The move is a change from previous guidance from the Joint Committee on Vaccination and Immunisation (JCVI), which recommended that those older than 65 be offered the vaccinations.
It comes after the committee considered the spread of the BA.4 and BA.5 variants, as well as the benefits of combining the booster rollout with the flu vaccine rollout.
Experts hope expanding the offer will provide necessary protection to those at higher risk of severe illness and keep greater numbers of people out of hospital.
Others who will be eligible for a further dose include residents in a care home for older adults and staff, frontline health and social care workers and those aged five to 49 in a clinical risk group – including pregnant women.
The jab will also be offered to those aged five to 49 who are household contacts of people with immunosuppression, and those aged 16 to 49 who are carers.
Professor Anthony Harnden, deputy chairman of the JCVI, said: “We have provided our final recommendations for the autumn programme to ensure the NHS and wider health system has time to plan a vaccine rollout well ahead of the winter season.
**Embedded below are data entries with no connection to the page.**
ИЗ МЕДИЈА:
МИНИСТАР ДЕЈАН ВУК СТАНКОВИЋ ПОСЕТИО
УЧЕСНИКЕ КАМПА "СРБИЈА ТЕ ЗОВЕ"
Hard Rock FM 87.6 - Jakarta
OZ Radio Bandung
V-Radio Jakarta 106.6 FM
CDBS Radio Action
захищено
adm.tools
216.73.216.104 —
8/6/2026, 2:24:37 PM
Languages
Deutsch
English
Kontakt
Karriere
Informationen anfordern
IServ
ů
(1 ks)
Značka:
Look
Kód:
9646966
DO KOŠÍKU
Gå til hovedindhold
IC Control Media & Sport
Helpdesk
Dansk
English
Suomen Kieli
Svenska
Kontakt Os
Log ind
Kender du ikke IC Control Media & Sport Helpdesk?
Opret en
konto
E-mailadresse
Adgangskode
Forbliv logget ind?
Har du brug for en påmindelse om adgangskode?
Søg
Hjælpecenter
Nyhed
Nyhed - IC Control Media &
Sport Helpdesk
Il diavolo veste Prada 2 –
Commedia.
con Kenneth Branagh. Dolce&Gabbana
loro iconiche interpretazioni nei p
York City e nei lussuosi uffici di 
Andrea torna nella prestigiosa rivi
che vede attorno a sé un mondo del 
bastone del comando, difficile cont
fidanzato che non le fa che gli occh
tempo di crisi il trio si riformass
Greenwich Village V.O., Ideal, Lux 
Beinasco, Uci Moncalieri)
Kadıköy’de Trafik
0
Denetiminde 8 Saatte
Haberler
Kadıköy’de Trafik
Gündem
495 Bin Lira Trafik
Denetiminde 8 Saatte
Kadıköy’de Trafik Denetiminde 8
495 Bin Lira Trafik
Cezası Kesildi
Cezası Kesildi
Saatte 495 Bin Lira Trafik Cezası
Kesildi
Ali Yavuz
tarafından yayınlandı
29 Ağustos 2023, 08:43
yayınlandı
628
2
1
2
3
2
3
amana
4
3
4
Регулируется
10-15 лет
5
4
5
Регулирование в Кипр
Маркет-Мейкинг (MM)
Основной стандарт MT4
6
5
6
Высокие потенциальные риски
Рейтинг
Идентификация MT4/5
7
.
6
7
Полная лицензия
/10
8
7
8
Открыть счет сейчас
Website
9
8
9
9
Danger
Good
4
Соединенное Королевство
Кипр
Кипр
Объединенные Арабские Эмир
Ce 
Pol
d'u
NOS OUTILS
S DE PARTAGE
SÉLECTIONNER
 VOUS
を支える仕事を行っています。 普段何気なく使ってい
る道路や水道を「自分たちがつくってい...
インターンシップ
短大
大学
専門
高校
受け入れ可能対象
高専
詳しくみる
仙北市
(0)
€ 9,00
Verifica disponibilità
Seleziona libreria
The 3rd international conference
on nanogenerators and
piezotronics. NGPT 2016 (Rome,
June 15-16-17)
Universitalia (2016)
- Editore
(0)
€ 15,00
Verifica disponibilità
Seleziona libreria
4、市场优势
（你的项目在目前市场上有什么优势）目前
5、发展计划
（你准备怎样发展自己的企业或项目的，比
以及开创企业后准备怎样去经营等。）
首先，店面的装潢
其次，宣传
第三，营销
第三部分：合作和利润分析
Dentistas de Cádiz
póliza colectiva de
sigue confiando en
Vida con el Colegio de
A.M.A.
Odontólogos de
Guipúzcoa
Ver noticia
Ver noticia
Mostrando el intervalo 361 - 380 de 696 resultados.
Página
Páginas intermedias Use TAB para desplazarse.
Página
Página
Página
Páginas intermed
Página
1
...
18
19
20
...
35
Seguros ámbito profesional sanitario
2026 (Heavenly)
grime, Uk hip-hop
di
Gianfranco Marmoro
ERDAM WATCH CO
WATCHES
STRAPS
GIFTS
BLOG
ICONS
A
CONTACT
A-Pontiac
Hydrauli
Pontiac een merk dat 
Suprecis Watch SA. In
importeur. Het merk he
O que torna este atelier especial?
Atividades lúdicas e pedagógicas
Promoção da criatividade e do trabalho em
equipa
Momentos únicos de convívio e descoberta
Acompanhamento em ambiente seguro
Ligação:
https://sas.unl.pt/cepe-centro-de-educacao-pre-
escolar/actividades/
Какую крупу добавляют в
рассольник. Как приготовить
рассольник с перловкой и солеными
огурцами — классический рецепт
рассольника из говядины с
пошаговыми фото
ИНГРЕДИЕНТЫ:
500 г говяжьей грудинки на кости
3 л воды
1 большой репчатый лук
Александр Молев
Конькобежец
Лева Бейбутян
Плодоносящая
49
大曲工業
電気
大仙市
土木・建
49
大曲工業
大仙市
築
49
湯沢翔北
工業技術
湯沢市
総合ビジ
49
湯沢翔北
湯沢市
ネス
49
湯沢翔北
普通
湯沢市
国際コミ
“The Covid-19 boosters are highly effective at increasing immunity and, by offering a further dose to those at higher risk of severe illness this autumn, we hope to significantly reduce the risk of hospitalisations and deaths over the winter.”
All eligible groups are being encouraged to take up the vaccine when it is offered even if they have had a spring booster, as long as it has been at least three months since their last vaccination.
Scottish Health Secretary Humza Yousaf said: “The vaccination programme in Scotland continues to be a huge success and this is testament to the efforts of everyone involved in its delivery and all those who took up their appointment offers.
“Vaccination has been our most effective tool against coronavirus. However, the degree of protection offered wanes over time.
“We know that those in high-priority groups are at higher risk of serious illness from COVID-19, and I therefore welcome this latest advice from the JCVI and can confirm that boosters will be offered to all those in eligible groups. The additional booster dose will improve your level of protection significantly and is the best way to protect yourself, your family and of course the NHS when we head into the busy winter months.
“I continue to encourage everyone to receive the doses they are eligible for as and when they become available.”
The number of people with Covid-19 in Scotland has risen for the sixth week in a row, new data shows.
Around one in 16 people in Scotland had coronavirus in the week to July 7, according to the infection survey produced by the Office for National Statistics (ONS).
This equates to around 334,000 people.
Covid-19 remains most prevalent in Scotland, the ONS said, after cases increased from the 312,800 reported last week.
Elsewhere, Wales saw infections jump to around one in 17 of its population, while England reported cases in around one in 19.
Cases in Northern Ireland were also seen in around one in 17 people.
Data for Wales, England and Northern Ireland covered the week ending July 6.
Sarah Crofts, head of analytical outputs for the ONS Covid-19 Infection Survey, said: “Infections are showing no signs of decreasing, with rates approaching levels last seen in March this year at the peak of the Omicron BA.2 wave.
“Rates have continued to increase across the UK and among all age groups. We will continue to closely monitor the data.”